His adaptation, which he has been working on for just over two years, was carefully scrutinized by Richard Kelly and his legal entourage. In the adaptation, Jamie employs crafty combinations of U.V. lights, well-placed stage doubles and hidden actors, film projections, and what he describes as “a really elaborate soundscape” to convey some of the key special effects and editing in the film—all of which impressed Kelly and company.
“They seemed to be really into it,” he says.
Though he managed to sneak in a few script tweaks, Jamie has really tried to remain faithful to the film, most notably to its notorious openness to interpretation.
“There’s a lot ambiguousness in the movie that you can’t change, that you shouldn’t change,” he says. “Whenever we had to make a choice in the play to deal with that, we just tried to find a way to step over it, to allow it to be there, and just let the audience choose.”
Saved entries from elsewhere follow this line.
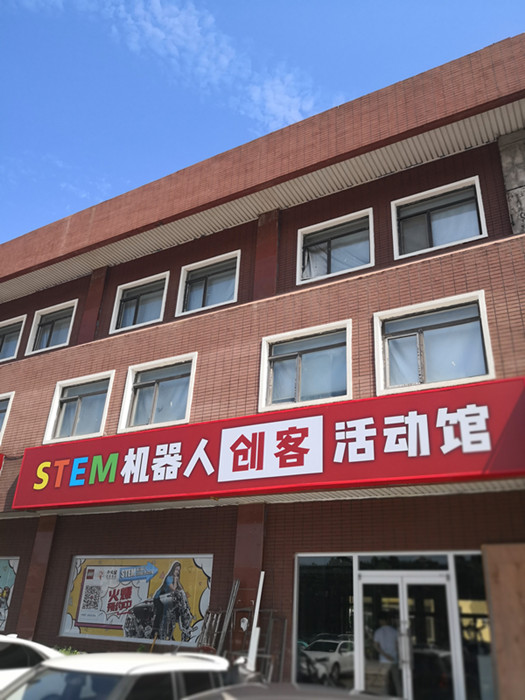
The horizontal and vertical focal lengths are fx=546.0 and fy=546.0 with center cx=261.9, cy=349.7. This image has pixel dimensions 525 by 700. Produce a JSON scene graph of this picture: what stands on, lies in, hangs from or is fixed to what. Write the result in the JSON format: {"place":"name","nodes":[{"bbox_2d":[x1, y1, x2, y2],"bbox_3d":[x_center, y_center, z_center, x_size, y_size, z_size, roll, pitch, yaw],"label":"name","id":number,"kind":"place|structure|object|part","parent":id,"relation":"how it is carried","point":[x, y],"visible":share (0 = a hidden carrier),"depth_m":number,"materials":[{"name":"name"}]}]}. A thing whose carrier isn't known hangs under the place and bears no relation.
{"place":"outdoors","nodes":[
{"label":"outdoors","id":0,"kind":"place"},
{"bbox_2d":[101,0,318,128],"label":"cloud","id":1,"kind":"structure","parent":0,"point":[196,27],"materials":[{"name":"white"}]},
{"bbox_2d":[0,0,524,245],"label":"sky","id":2,"kind":"structure","parent":0,"point":[351,2],"materials":[{"name":"blue"}]},
{"bbox_2d":[0,35,524,699],"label":"building","id":3,"kind":"structure","parent":0,"point":[299,211],"depth_m":9.34,"materials":[{"name":"red brick"}]},
{"bbox_2d":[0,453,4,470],"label":"red sign","id":4,"kind":"object","parent":3,"relation":"attached to","point":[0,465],"visible":0.96,"depth_m":11.22,"materials":[{"name":"red"}]},
{"bbox_2d":[0,392,13,441],"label":"window","id":5,"kind":"structure","parent":3,"relation":"in","point":[9,403],"depth_m":12.05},
{"bbox_2d":[0,557,18,629],"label":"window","id":6,"kind":"structure","parent":3,"relation":"attached to","point":[10,569],"depth_m":10.24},
{"bbox_2d":[0,315,25,362],"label":"window","id":7,"kind":"structure","parent":3,"relation":"in","point":[6,331],"depth_m":13.69,"materials":[{"name":"glass"}]},
{"bbox_2d":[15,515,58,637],"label":"pillar","id":8,"kind":"structure","parent":3,"relation":"attached to","point":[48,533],"depth_m":9.73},
{"bbox_2d":[26,300,77,354],"bbox_3d":[-4.896,-0.509,12.987,1.637,1.377,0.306,-12,-28,28],"label":"window","id":9,"kind":"structure","parent":3,"relation":"in","point":[69,305],"depth_m":13.09,"materials":[{"name":"white"}]},
{"bbox_2d":[43,372,113,442],"bbox_3d":[-3.629,1.182,11.070,1.748,1.578,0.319,-12,-28,28],"label":"window","id":10,"kind":"structure","parent":3,"relation":"in","point":[101,427],"depth_m":11.11,"materials":[{"name":"glass"}]},
{"bbox_2d":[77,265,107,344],"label":"pillar","id":11,"kind":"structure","parent":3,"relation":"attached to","point":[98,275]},
{"bbox_2d":[59,555,213,647],"bbox_3d":[-2.044,3.889,8.665,2.733,1.434,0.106,-12,-28,28],"label":"window poster","id":12,"kind":"object","parent":3,"relation":"in","point":[75,586],"visible":0.83,"depth_m":8.58,"materials":[{"name":"multicoloured"}]},
{"bbox_2d":[111,272,170,333],"bbox_3d":[-2.555,-0.979,11.709,1.589,1.371,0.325,-12,-28,28],"label":"window","id":13,"kind":"structure","parent":3,"relation":"in","point":[162,309],"depth_m":11.78,"materials":[{"name":"glass"}]},
{"bbox_2d":[120,354,196,431],"bbox_3d":[-1.870,0.834,10.136,1.690,1.563,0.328,-12,-28,28],"label":"window","id":14,"kind":"structure","parent":3,"relation":"in","point":[188,413],"depth_m":10.19,"materials":[{"name":"glass"}]},
{"bbox_2d":[176,251,240,316],"bbox_3d":[-1.004,-1.267,10.795,1.501,1.338,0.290,-12,-28,28],"label":"window","id":15,"kind":"structure","parent":3,"relation":"in","point":[238,256],"depth_m":10.86,"materials":[{"name":"glass"}]},
{"bbox_2d":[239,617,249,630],"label":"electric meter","id":16,"kind":"object","parent":3,"relation":"attached to","point":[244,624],"visible":0.86,"depth_m":7.32,"materials":[{"name":"white"}]},
{"bbox_2d":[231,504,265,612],"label":"pillar","id":17,"kind":"structure","parent":3,"relation":"attached to","point":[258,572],"depth_m":7.84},
{"bbox_2d":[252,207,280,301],"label":"pillar","id":18,"kind":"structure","parent":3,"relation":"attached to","point":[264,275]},
{"bbox_2d":[14,377,524,510],"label":"store sign","id":19,"kind":"object","parent":3,"relation":"attached to","point":[181,471],"visible":0.97,"depth_m":7.76,"materials":[{"name":"red plastic"}]},
{"bbox_2d":[259,321,351,410],"bbox_3d":[0.699,0.321,8.749,1.654,1.475,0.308,-12,-28,28],"label":"window","id":20,"kind":"structure","parent":3,"relation":"in","point":[266,361],"depth_m":8.79,"materials":[{"name":"glass"}]},
{"bbox_2d":[293,555,353,690],"bbox_3d":[0.833,3.861,7.487,0.757,2.262,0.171,-12,-28,28],"label":"storefront window","id":21,"kind":"structure","parent":3,"relation":"in","point":[320,588],"depth_m":7.55,"materials":[{"name":"clear glass"}]},
{"bbox_2d":[297,209,373,284],"bbox_3d":[1.304,-1.762,9.635,1.491,1.383,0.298,-12,-28,28],"label":"window","id":22,"kind":"structure","parent":3,"relation":"in","point":[320,228],"depth_m":9.69,"materials":[{"name":"glass"}]},
{"bbox_2d":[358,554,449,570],"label":"transom window","id":23,"kind":"structure","parent":3,"relation":"in","point":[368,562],"depth_m":7.19,"materials":[{"name":"glass"}]},
{"bbox_2d":[357,569,458,699],"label":"glass door","id":24,"kind":"structure","parent":3,"relation":"in","point":[408,578],"depth_m":6.98,"materials":[{"name":"clear glass"}]},
{"label":"door handle","id":25,"kind":"part","parent":24,"relation":"part of","materials":[{"name":"silver metal"}]},
{"bbox_2d":[374,293,493,393],"bbox_3d":[2.446,-0.019,7.866,1.635,1.521,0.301,-12,-28,28],"label":"window","id":26,"kind":"structure","parent":3,"relation":"in","point":[483,330],"depth_m":7.89,"materials":[{"name":"glass"}]},
{"bbox_2d":[391,177,486,259],"bbox_3d":[2.816,-2.054,8.757,1.496,1.308,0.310,-12,-28,28],"label":"window","id":27,"kind":"structure","parent":3,"relation":"in","point":[469,231],"depth_m":8.82,"materials":[{"name":"glass"}]},
{"bbox_2d":[453,553,493,697],"bbox_3d":[2.761,3.521,6.641,0.603,2.297,0.165,-12,-28,28],"label":"window","id":28,"kind":"structure","parent":3,"relation":"in","point":[466,588],"depth_m":6.78,"materials":[{"name":"clear glass"}]},
{"bbox_2d":[482,543,524,699],"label":"wooden panel","id":29,"kind":"object","parent":3,"relation":"attached to","point":[502,574],"visible":0.97,"depth_m":6.35,"materials":[{"name":"brown wood"}]},
{"bbox_2d":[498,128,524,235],"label":"stone pillar","id":30,"kind":"structure","parent":3,"relation":"attached to","point":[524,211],"depth_m":8.31,"materials":[{"name":"grey stone"}]},
{"label":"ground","id":31,"kind":"structure","parent":0},
{"bbox_2d":[0,633,64,693],"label":"white car","id":32,"kind":"object","parent":31,"relation":"on","point":[5,640],"visible":0.44,"depth_m":5.58,"materials":[{"name":"white metal"}]},
{"bbox_2d":[53,645,85,655],"bbox_3d":[-3.011,4.982,8.277,1.213,0.778,0.701,-12,-28,28],"label":"shrub","id":33,"kind":"object","parent":31,"relation":"on","point":[64,650],"visible":0.15,"depth_m":8.50,"materials":[{"name":"green plant"}]},
{"bbox_2d":[1,653,238,699],"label":"white car","id":34,"kind":"object","parent":31,"relation":"on","point":[129,675],"visible":0.89,"depth_m":4.23,"materials":[{"name":"metal"}]},
{"bbox_2d":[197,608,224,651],"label":"metal rack","id":35,"kind":"object","parent":31,"relation":"on","point":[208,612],"visible":0.53,"depth_m":7.19,"materials":[{"name":"metal"}]},
{"bbox_2d":[216,578,240,656],"bbox_3d":[-0.488,3.925,7.044,0.187,1.796,0.412,-5,-26,16],"label":"metal pole","id":36,"kind":"object","parent":31,"relation":"on","point":[235,588],"visible":0.72,"depth_m":7.22,"materials":[{"name":"grey metal"}]},
{"bbox_2d":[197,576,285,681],"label":"metal rack","id":37,"kind":"object","parent":31,"relation":"on","point":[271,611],"visible":0.53,"depth_m":7.01,"materials":[{"name":"grey metal"}]},
{"bbox_2d":[246,572,264,671],"bbox_3d":[-0.096,3.727,6.937,0.108,1.658,0.136,1,-25,3],"label":"white pole","id":38,"kind":"object","parent":31,"relation":"on","point":[257,608],"visible":0.78,"depth_m":6.98,"materials":[{"name":"white plastic"}]},
{"bbox_2d":[178,682,404,699],"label":"car","id":39,"kind":"object","parent":31,"relation":"on","point":[333,697],"visible":0.98,"depth_m":3.41,"materials":[{"name":"metal"}]}
]}

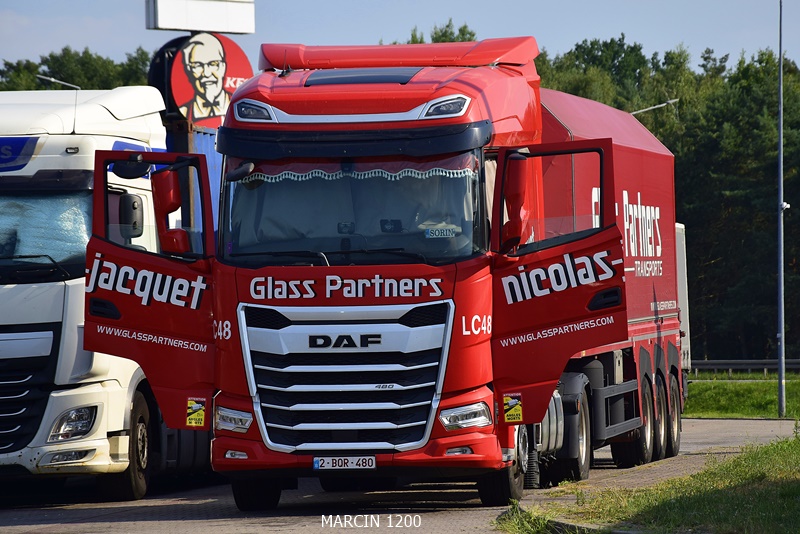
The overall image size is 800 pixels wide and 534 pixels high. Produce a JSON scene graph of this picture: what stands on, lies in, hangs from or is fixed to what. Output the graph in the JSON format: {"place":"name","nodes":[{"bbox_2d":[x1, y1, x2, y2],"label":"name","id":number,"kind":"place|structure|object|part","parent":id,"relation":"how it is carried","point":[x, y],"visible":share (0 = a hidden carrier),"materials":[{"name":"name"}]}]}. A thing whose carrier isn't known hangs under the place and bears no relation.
{"place":"outdoors","nodes":[
{"label":"outdoors","id":0,"kind":"place"},
{"bbox_2d":[146,33,254,129],"label":"round sign","id":1,"kind":"object","parent":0,"point":[235,50],"visible":0.57,"materials":[{"name":"red plastic"}]},
{"bbox_2d":[146,0,255,33],"label":"billboard","id":2,"kind":"object","parent":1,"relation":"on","point":[190,27],"visible":0.97,"materials":[{"name":"white"}]},
{"bbox_2d":[0,414,798,533],"label":"road","id":3,"kind":"structure","parent":0,"point":[216,526],"materials":[{"name":"grey asphalt"}]},
{"bbox_2d":[0,88,217,498],"label":"white truck","id":4,"kind":"object","parent":3,"relation":"on","point":[63,291],"visible":0.56,"materials":[{"name":"white metal"}]},
{"bbox_2d":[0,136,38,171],"label":"sign","id":5,"kind":"object","parent":4,"relation":"attached to","point":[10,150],"visible":0.94,"materials":[{"name":"blue"}]},
{"label":"grille","id":6,"kind":"part","parent":4,"relation":"part of","materials":[{"name":"black metal"}]},
{"bbox_2d":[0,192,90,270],"label":"windshield","id":7,"kind":"object","parent":4,"relation":"in","point":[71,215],"visible":0.57,"materials":[{"name":"glass"}]},
{"bbox_2d":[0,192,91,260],"label":"sunshade","id":8,"kind":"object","parent":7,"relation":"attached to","point":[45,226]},
{"label":"wheel","id":9,"kind":"part","parent":4,"relation":"part of","materials":[{"name":"black rubber"}]},
{"bbox_2d":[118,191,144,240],"label":"side mirror","id":10,"kind":"object","parent":4,"relation":"attached to","point":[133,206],"visible":0.65,"materials":[{"name":"black mirror"}]},
{"bbox_2d":[81,34,675,508],"label":"red truck","id":11,"kind":"object","parent":3,"relation":"on","point":[257,304],"visible":0.84,"materials":[{"name":"red metal"}]},
{"bbox_2d":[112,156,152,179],"label":"side mirror","id":12,"kind":"object","parent":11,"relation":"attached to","point":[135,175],"visible":0.75,"materials":[{"name":"black mirror"}]},
{"bbox_2d":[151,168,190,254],"label":"side mirror","id":13,"kind":"object","parent":11,"relation":"attached to","point":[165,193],"visible":0.79,"materials":[{"name":"red mirror"}]},
{"bbox_2d":[185,398,205,426],"label":"sticker","id":14,"kind":"object","parent":11,"relation":"attached to","point":[193,421],"visible":0.99,"materials":[{"name":"yellow plastic"}]},
{"label":"headlight","id":15,"kind":"part","parent":11,"relation":"part of","materials":[{"name":"clear plastic"}]},
{"label":"wheel","id":16,"kind":"part","parent":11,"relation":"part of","materials":[{"name":"black rubber"}]},
{"bbox_2d":[312,455,375,470],"label":"license plate","id":17,"kind":"object","parent":11,"relation":"attached to","point":[317,464],"visible":0.97,"materials":[{"name":"white metal"}]},
{"label":"grille","id":18,"kind":"part","parent":11,"relation":"part of","materials":[{"name":"silver metal"}]},
{"label":"visor","id":19,"kind":"part","parent":11,"relation":"part of","materials":[{"name":"black plastic"}]},
{"bbox_2d":[235,155,478,183],"label":"curtain","id":20,"kind":"object","parent":11,"relation":"hanging from","point":[307,176],"visible":0.34,"materials":[{"name":"fabric"}]},
{"bbox_2d":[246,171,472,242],"label":"curtain","id":21,"kind":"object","parent":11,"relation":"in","point":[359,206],"visible":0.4,"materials":[{"name":"grey fabric"}]},
{"bbox_2d":[424,226,456,237],"label":"name plate","id":22,"kind":"object","parent":11,"relation":"attached to","point":[437,234],"visible":0.94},
{"label":"headlight","id":23,"kind":"part","parent":11,"relation":"part of","materials":[{"name":"clear plastic"}]},
{"label":"wheel","id":24,"kind":"part","parent":11,"relation":"part of","materials":[{"name":"black rubber"}]},
{"bbox_2d":[502,393,523,422],"label":"sticker","id":25,"kind":"object","parent":11,"relation":"attached to","point":[511,413],"visible":0.99,"materials":[{"name":"yellow plastic"}]},
{"bbox_2d":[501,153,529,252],"label":"side mirror","id":26,"kind":"object","parent":11,"relation":"attached to","point":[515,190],"visible":0.79,"materials":[{"name":"red mirror"}]},
{"label":"window","id":27,"kind":"part","parent":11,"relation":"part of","materials":[{"name":"clear glass"}]},
{"label":"door","id":28,"kind":"part","parent":11,"relation":"part of","materials":[{"name":"red metal"}]},
{"bbox_2d":[496,503,619,533],"label":"curb","id":29,"kind":"structure","parent":3,"relation":"on","point":[559,523],"materials":[{"name":"grey concrete"}]},
{"bbox_2d":[531,90,686,485],"label":"red trailer","id":30,"kind":"object","parent":3,"relation":"on","point":[572,100],"visible":0.34,"materials":[{"name":"red metal"}]},
{"label":"wheel","id":31,"kind":"part","parent":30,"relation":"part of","materials":[{"name":"black rubber"}]},
{"label":"wheels","id":32,"kind":"part","parent":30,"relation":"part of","materials":[{"name":"black rubber"}]},
{"label":"wheel","id":33,"kind":"part","parent":30,"relation":"part of","materials":[{"name":"rubber"}]},
{"label":"wheel","id":34,"kind":"part","parent":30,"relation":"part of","materials":[{"name":"black rubber"}]},
{"bbox_2d":[0,0,799,70],"label":"sky","id":35,"kind":"structure","parent":0,"point":[669,36],"materials":[{"name":"blue"}]},
{"bbox_2d":[509,434,799,533],"label":"lawn","id":36,"kind":"structure","parent":0,"point":[769,503],"materials":[{"name":"green plant"}]},
{"bbox_2d":[684,373,799,418],"label":"lawn","id":37,"kind":"structure","parent":0,"point":[708,385],"materials":[{"name":"green plant"}]},
{"bbox_2d":[689,359,799,376],"label":"guardrail","id":38,"kind":"object","parent":37,"relation":"on","point":[705,363],"visible":0.46,"materials":[{"name":"grey metal"}]},
{"bbox_2d":[776,0,786,416],"label":"lamp post","id":39,"kind":"object","parent":37,"relation":"on","point":[781,399],"visible":0.99,"materials":[{"name":"grey metal"}]},
{"bbox_2d":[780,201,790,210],"label":"security camera","id":40,"kind":"object","parent":39,"relation":"attached to","point":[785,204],"visible":0.54,"materials":[{"name":"white"}]},
{"label":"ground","id":41,"kind":"structure","parent":0},
{"bbox_2d":[36,74,80,89],"label":"street lamp","id":42,"kind":"object","parent":41,"relation":"on","point":[52,80],"visible":0.24,"materials":[{"name":"metal"}]},
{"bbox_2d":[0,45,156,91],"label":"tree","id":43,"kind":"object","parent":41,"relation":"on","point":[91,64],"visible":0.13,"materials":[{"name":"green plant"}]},
{"bbox_2d":[163,125,222,230],"label":"blue container","id":44,"kind":"object","parent":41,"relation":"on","point":[205,144],"visible":0.08,"materials":[{"name":"blue metal"}]},
{"bbox_2d":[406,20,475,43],"label":"tree","id":45,"kind":"object","parent":41,"relation":"on","point":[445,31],"visible":0.06,"materials":[{"name":"green plant"}]},
{"bbox_2d":[629,98,679,114],"label":"street lamp","id":46,"kind":"object","parent":41,"relation":"on","point":[634,112],"visible":0.21,"materials":[{"name":"metal"}]},
{"bbox_2d":[531,36,799,364],"label":"tree line","id":47,"kind":"object","parent":41,"relation":"on","point":[666,140],"visible":0.42,"materials":[{"name":"green plant"}]},
{"bbox_2d":[675,221,691,387],"label":"white trailer","id":48,"kind":"object","parent":41,"relation":"on","point":[684,341],"visible":0.1,"materials":[{"name":"white metal"}]}
]}

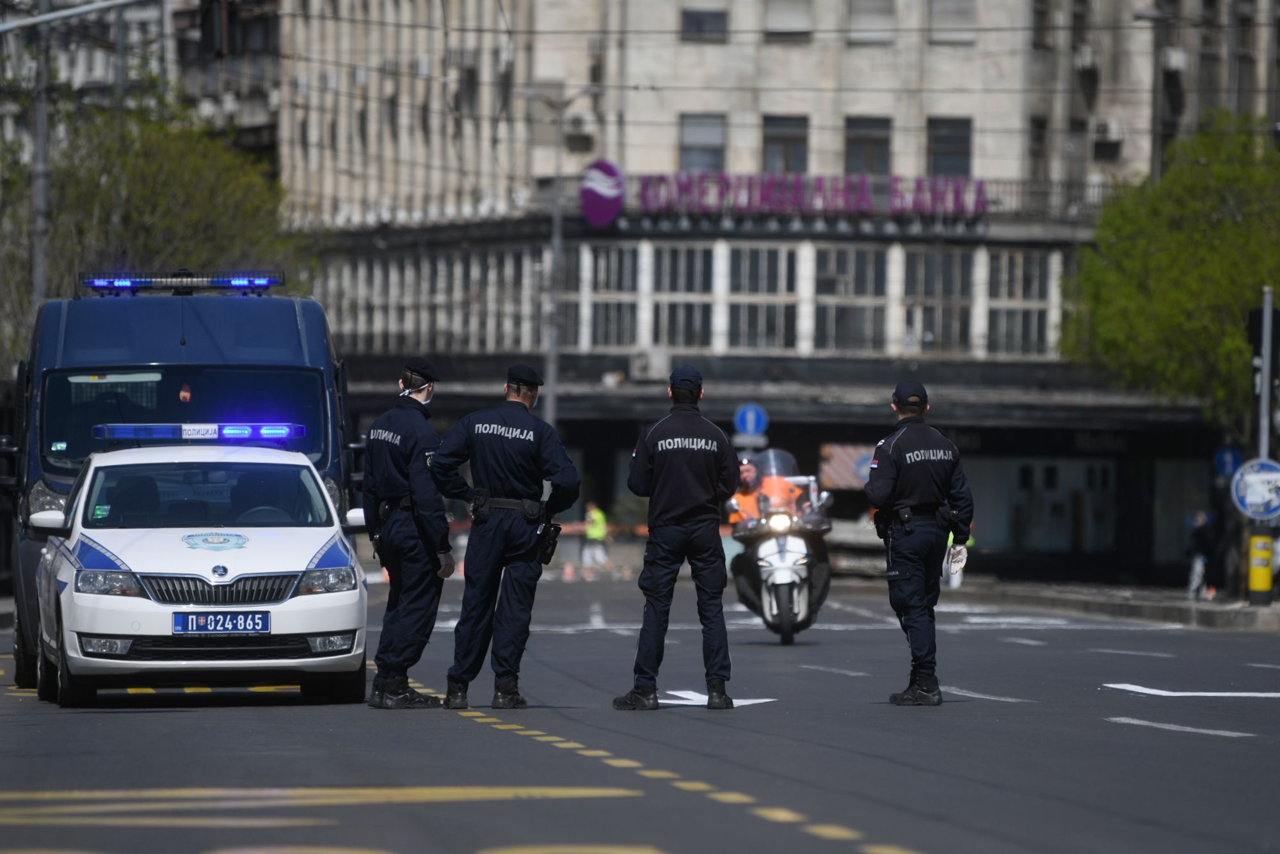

Jamie, who is only 21 but has already worked with the Beothuck Street Players, Shakespeare By The Sea, Rabbittown Theatre, and Pope Productions, has to return to Toronto to finish his degree in Theatre Performance this fall, and will leave Embryo dormant for a while. But he plans to pick up where he’s leaving off as soon as he finishes.
He says Darko reflects a lot of his goals for future Embryo productions.
“I just want to bring a new, younger crowd of people to the theatre, people who don’t normally go, and show them that you can do extraordinary things with it.” •
Embryo Theatre’s “Darko” runs from August 28th to August 30th at the Holy Heart of Mary Auditorium. Regular performances start at 8 p.m. Special “dark night” performances on Friday and Saturday night start at 10:30 p.m. Advance tickets are available at the Holy Heart Theatre, the Victory Tavern, and Allan’s Video for 11$. Tickets available at the door for 15$.